Texto extraído |
+ + + + + + +

Se fosse consequente, tal revisão serviria para o novo grupo reorientar-se programaticamente, para levá-lo a romper com toda a política internacional da LIT durante duas décadas e meia em que o partido apresentou e apoiou as derrotas como sendo "vitórias”. Um exemplo bastante significativo dessa política desastrosa e pró-imperialista foi o caso da chamada guerra nos Bálcãs, onde Croácia, Bósnia e Kosovo foram usados como peões do imperialismo contra o Estado operário multiétnico iugoslavo. Na época, 1994, uma fração internacional, o CITO, rompeu com a LIT denunciando essa capitulação.

Essa delimitação desse desvio do passado morenista serve para camuflar a claudicação do MAIS aos crimes do presente, como quando qualificam que “depois de 2012, uma onda revolucionária atravessou o Magreb e o Médio Oriente” [8], quando na verdade o que ocorreu nesse período e nessa região do globo foi uma bárbara recolonização e balcanização a partir da manipulação por parte do imperialismo das manifestações de protesto contra as consequências da crise econômica de 2008 sobre esses povos.

O símbolo do MAIS, um hashtag colorido, diz muito sobre o novo agrupamento, afinal, é a imagem que o grupo quer passar para o mundo sobre si mesmo e, obviamente que tipo de gente quer atrair e agrupar. Pois bem, o símbolo “moderninho” e “antenado” escolhido não representa nada na história do movimento operário, nada. Se o PSTU já havia “se atualizado" abandonando a foice e o martelo, essa refundação morenista abandona agora também o vermelho pelo hashtag colorido.

+ + + + + + +

Exercício 1 | Cite sem alterações o trecho do texto extraído que começa em "Essa delimitação desse" e termina em "sobre esses povos.".

+ + + + + + +

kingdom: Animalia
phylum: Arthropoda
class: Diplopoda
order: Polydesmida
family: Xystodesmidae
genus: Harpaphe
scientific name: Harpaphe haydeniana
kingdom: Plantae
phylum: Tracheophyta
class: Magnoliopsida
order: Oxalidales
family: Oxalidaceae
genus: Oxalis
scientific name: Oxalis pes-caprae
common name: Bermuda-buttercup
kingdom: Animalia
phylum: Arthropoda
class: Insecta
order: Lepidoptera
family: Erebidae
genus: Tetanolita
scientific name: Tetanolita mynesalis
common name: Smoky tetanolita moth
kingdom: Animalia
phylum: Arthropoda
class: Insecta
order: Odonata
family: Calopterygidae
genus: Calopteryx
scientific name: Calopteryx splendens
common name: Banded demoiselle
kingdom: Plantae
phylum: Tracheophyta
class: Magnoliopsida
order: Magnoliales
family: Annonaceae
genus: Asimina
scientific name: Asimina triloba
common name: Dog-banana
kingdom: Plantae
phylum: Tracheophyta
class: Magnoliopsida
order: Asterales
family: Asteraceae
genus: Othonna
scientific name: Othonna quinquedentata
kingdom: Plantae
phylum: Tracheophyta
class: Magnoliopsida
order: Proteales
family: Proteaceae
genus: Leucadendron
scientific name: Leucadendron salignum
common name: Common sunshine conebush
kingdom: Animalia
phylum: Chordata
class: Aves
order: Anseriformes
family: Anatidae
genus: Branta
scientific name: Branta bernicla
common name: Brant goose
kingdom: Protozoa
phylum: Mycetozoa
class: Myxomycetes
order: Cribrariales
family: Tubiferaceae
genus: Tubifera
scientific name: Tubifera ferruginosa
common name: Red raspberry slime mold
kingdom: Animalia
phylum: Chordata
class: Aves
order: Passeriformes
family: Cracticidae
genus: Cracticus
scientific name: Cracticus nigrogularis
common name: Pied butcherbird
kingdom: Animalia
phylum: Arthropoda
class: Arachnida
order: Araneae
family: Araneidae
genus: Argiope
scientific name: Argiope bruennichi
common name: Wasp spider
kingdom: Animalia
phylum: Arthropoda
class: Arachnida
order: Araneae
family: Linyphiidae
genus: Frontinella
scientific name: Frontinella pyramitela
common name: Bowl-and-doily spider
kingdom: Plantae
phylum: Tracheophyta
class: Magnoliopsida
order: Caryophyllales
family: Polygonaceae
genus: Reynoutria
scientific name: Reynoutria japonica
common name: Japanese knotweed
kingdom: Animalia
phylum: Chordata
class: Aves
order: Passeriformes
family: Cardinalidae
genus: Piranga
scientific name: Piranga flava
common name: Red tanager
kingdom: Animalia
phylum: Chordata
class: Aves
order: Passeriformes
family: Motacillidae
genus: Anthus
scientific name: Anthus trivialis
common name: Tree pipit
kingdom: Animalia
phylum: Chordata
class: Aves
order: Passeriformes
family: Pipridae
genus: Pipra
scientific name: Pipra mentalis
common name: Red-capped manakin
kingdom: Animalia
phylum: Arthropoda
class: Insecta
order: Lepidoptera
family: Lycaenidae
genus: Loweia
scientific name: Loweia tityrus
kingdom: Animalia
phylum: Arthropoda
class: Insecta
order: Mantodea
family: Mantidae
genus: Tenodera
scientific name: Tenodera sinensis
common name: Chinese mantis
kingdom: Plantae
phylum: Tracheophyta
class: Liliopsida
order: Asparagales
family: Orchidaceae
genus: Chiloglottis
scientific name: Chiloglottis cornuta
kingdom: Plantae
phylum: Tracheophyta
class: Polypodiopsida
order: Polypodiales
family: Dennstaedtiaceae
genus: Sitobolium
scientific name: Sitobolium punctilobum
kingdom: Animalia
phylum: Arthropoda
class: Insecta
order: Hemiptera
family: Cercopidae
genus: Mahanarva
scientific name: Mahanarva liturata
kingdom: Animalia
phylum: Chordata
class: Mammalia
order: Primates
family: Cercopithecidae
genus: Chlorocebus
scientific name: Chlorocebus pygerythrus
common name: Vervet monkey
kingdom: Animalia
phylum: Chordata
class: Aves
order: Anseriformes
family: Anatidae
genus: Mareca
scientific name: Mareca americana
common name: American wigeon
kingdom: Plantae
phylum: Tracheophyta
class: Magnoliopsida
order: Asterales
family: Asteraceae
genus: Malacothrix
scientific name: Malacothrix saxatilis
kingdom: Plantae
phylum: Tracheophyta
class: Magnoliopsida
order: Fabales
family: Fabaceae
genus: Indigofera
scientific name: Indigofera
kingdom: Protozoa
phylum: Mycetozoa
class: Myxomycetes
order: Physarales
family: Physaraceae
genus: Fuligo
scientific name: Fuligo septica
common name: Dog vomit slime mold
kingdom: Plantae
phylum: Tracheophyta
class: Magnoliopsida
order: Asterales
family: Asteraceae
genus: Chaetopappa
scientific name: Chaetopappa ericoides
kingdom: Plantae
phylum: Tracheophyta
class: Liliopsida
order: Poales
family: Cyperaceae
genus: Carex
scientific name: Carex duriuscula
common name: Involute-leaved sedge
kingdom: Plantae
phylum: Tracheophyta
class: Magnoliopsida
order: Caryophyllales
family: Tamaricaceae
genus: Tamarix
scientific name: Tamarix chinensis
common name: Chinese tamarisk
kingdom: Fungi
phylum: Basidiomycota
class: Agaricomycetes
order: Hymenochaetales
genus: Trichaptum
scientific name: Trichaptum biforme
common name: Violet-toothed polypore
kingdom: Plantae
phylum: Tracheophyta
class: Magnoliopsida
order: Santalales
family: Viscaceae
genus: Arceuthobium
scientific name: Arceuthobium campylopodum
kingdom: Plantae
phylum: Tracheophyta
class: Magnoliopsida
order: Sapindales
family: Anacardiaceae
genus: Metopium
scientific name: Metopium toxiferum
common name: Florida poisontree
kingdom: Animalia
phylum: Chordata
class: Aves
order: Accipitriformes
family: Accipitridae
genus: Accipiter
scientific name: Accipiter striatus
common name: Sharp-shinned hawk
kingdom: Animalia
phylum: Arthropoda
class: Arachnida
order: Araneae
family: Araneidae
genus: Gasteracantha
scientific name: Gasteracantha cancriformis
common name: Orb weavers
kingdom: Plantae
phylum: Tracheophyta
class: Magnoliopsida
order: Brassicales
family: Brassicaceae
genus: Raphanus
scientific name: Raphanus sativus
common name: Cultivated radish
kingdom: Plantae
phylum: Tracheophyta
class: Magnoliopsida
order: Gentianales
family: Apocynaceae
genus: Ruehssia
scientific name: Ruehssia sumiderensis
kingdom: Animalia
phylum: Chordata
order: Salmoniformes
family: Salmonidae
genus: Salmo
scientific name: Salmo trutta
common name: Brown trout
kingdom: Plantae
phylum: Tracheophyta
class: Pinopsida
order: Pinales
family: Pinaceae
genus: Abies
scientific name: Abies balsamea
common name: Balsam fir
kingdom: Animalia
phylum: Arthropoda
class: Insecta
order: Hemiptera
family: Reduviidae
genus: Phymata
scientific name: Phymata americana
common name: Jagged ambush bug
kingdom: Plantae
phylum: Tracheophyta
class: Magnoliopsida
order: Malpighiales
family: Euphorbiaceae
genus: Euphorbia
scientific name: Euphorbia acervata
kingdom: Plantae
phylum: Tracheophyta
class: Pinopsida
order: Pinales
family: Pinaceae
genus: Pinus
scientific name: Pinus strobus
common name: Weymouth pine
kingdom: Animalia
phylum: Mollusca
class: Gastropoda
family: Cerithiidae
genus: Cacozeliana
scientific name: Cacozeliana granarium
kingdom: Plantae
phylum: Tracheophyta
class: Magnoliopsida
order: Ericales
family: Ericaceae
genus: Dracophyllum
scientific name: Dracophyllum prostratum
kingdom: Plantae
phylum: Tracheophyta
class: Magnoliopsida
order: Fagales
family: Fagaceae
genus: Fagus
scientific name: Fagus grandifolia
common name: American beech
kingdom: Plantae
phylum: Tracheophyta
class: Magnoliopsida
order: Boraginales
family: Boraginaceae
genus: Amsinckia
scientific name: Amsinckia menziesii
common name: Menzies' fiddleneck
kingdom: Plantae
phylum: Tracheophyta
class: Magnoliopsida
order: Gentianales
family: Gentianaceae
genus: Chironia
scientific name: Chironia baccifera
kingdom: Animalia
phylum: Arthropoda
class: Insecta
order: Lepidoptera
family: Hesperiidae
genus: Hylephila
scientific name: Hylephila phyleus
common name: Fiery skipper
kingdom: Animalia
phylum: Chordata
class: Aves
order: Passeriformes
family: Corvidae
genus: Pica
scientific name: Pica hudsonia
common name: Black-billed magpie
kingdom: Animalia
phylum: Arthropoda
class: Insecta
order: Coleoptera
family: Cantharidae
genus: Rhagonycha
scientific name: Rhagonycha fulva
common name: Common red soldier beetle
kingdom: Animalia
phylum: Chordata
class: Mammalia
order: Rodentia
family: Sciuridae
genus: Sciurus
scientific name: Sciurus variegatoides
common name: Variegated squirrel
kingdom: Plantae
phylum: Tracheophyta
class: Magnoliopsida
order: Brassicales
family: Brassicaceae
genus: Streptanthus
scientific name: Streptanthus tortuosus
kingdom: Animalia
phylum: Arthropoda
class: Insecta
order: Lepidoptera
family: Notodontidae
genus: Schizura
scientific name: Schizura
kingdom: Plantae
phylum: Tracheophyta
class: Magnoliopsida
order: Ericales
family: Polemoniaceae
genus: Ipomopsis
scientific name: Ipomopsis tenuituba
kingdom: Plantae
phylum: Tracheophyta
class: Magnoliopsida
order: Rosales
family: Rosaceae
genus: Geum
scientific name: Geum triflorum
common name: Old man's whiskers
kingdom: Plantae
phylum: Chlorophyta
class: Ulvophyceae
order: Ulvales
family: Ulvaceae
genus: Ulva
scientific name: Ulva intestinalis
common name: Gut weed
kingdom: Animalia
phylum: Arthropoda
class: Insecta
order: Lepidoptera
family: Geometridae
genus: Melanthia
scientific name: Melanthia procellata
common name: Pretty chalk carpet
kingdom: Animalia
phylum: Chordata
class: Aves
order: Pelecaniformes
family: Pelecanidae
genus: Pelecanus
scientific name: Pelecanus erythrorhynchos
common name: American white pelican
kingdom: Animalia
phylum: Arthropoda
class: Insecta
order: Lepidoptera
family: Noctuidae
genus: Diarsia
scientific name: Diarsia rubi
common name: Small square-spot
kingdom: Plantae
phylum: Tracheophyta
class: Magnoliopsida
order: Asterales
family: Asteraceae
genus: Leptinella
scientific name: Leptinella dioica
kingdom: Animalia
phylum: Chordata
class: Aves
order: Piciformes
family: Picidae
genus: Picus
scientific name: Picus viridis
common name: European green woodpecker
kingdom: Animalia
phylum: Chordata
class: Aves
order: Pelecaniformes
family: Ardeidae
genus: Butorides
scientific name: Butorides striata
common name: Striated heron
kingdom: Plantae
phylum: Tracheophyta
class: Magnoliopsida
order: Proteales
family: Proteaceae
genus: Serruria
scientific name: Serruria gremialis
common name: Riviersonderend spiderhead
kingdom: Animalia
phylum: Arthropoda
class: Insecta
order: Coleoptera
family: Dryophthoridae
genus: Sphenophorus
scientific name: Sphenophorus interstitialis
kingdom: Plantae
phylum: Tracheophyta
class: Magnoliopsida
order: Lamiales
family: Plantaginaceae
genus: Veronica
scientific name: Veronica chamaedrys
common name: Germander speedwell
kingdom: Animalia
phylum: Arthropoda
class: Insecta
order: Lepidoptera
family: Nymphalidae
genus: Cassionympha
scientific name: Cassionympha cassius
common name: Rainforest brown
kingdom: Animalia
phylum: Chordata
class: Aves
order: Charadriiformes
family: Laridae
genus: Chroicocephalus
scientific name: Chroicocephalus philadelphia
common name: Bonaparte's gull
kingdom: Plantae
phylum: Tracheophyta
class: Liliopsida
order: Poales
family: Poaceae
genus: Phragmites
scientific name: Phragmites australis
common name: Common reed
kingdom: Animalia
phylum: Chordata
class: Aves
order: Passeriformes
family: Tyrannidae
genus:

+ + + + + + +

Exercício 2 | Transforme em uma lista numerada somente as linhas da listagem começando na que contém "scientific name: Carex duriuscula" e terminando na que contém "common name: Violet-toothed polypore", ambas incluídas. Omita as linhas em branco.

Resultado final 1 |
Essa delimitação desse desvio do passado morenista serve para camuflar a claudicação do MAIS aos crimes do presente, como quando qualificam que “depois de 2012, uma onda revolucionária atravessou o Magreb e o Médio Oriente” [8], quando na verdade o que ocorreu nesse período e nessa região do globo foi uma bárbara recolonização e balcanização a partir da manipulação por parte do imperialismo das manifestações de protesto contra as consequências da crise econômica de 2008 sobre esses povos.

Resultado final 2 |
1. scientific name: Carex duriuscula
2. common name: Involute-leaved sedge
3. kingdom: Plantae
4. phylum: Tracheophyta
5. class: Magnoliopsida
6. order: Caryophyllales
7. family: Tamaricaceae
8. genus: Tamarix
9. scientific name: Tamarix chinensis
10. common name: Chinese tamarisk
11. kingdom: Fungi
12. phylum: Basidiomycota
13. class: Agaricomycetes
14. order: Hymenochaetales
15. genus: Trichaptum
16. scientific name: Trichaptum biforme
17. common name: Violet-toothed polypore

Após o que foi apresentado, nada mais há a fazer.